Avec la raréfaction des terres disponibles, la cohabitation entre agriculteurs et éleveurs, en particulier dans les régions sahéliennes, est un enjeu de plus en plus crucial pour les pays d’Afrique sub-saharienne.

IMG_1639Contribuer à la modernisation et au développement durable de l’élevage des ruminants au Bénin est la mission que s’est fixée depuis 2007 l’Association Nationale des Organisations Professionnelles des Eleveurs de Ruminants du Bénin (ANOPER) dans un contexte où les tensions sont exacerbées par la raréfaction des pâturages et les nouvelles pratiques des agriculteurs. Confrontés au manque de main d’œuvre et poussés par leur gouvernement à pratiquer une agriculture extensive, les agriculteurs béninois ont trouvé une solution : l’utilisation d’herbicides remplace la lente préparation de la terre à la houe. Dépourvus de mécanisation, les agriculteurs peuvent ainsi « travailler » 20 ha aux herbicides, au lieu de 2 ha à la main!

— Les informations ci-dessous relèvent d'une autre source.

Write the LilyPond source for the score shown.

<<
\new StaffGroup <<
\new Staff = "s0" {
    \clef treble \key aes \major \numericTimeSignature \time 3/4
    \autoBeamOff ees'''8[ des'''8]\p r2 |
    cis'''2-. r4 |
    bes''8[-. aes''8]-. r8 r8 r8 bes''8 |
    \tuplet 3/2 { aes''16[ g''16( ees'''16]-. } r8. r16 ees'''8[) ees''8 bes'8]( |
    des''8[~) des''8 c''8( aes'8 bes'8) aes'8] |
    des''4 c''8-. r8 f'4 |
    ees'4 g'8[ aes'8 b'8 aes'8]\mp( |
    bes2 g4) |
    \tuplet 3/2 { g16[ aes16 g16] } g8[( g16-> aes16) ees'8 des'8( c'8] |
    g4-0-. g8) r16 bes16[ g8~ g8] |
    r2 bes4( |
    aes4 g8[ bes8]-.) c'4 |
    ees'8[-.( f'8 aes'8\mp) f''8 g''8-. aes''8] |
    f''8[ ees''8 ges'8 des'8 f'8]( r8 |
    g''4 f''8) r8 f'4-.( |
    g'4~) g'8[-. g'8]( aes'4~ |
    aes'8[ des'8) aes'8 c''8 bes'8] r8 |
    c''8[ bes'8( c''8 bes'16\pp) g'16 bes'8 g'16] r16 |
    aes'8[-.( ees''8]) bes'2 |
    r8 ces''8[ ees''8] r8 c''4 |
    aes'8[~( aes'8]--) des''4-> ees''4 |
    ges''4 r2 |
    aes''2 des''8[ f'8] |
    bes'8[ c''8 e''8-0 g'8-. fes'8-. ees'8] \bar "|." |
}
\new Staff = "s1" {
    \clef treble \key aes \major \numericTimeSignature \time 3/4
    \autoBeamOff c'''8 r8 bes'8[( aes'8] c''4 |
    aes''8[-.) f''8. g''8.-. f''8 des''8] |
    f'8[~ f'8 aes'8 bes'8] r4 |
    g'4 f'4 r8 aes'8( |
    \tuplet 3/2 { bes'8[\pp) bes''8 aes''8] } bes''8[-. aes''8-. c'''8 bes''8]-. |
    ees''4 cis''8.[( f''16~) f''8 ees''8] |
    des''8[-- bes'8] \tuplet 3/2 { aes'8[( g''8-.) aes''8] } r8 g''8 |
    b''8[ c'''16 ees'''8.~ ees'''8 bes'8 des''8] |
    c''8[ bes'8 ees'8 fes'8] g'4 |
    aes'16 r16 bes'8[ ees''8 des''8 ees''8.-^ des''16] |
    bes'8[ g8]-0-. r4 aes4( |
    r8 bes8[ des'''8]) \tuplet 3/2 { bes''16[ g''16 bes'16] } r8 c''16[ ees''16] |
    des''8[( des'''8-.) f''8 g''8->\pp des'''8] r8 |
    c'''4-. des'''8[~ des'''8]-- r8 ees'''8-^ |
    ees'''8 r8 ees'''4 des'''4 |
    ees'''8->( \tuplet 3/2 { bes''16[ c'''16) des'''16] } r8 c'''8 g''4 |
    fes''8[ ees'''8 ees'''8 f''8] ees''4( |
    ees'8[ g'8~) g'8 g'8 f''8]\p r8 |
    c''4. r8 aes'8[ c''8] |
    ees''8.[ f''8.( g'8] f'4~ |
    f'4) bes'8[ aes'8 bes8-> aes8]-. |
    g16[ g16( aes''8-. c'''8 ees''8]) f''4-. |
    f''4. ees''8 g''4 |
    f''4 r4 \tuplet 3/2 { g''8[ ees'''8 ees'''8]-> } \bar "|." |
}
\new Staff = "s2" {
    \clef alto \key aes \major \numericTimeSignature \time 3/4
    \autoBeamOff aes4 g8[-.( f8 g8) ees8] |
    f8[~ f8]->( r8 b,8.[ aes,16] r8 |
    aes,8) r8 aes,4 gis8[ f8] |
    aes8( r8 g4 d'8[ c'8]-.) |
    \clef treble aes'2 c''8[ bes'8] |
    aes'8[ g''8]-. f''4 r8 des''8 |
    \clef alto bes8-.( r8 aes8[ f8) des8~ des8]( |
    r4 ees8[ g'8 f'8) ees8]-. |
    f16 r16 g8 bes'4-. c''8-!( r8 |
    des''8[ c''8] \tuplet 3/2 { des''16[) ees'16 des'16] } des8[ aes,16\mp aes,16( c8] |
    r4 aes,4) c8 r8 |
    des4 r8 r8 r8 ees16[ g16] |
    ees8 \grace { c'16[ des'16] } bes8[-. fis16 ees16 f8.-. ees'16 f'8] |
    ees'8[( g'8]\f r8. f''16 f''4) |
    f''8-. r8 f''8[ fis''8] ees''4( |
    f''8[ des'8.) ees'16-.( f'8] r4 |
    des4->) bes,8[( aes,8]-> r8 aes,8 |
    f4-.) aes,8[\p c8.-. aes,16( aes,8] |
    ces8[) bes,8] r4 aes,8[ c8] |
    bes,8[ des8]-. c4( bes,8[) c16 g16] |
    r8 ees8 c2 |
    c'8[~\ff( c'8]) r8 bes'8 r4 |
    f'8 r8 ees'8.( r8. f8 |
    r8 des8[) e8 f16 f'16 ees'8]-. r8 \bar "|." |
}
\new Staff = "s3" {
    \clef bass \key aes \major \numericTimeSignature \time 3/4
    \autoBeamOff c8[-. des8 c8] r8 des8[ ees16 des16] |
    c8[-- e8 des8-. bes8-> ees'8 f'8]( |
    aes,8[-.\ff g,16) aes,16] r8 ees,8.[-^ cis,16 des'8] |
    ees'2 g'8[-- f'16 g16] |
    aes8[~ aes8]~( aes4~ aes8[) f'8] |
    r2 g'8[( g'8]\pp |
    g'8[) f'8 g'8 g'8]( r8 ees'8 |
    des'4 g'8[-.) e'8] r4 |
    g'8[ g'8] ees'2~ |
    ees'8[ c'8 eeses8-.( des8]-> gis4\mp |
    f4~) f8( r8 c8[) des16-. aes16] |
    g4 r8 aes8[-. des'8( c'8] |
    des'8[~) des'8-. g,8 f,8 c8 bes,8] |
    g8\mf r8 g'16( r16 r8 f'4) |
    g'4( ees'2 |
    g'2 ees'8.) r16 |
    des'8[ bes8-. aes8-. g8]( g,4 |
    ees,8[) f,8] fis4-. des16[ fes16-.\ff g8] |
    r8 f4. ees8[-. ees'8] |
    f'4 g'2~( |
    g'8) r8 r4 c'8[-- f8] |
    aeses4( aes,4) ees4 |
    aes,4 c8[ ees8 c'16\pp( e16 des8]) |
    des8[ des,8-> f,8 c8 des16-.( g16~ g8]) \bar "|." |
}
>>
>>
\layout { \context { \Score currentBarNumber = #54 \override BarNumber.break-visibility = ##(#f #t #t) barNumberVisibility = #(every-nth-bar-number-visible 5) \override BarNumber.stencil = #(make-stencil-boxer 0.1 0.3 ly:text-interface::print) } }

Conséquences ? Une « productivité horaire » bien supérieure, certes, mais au prix de lourdes pertes dans les troupeaux des pasteurs qui, transhumance oblige, empiètent parfois sur les champs des agriculteurs, mangent les plantes arrosées d’herbicides … avant de succomber au poison avalé. Appliqués sans protection, manipulés sans précaution, les herbicides sont en outre un danger évident pour les agriculteurs et leurs familles elles-mêmes. « Tant pis pour la santé », nous répondent pourtant les membres des organisations paysannes rencontrés.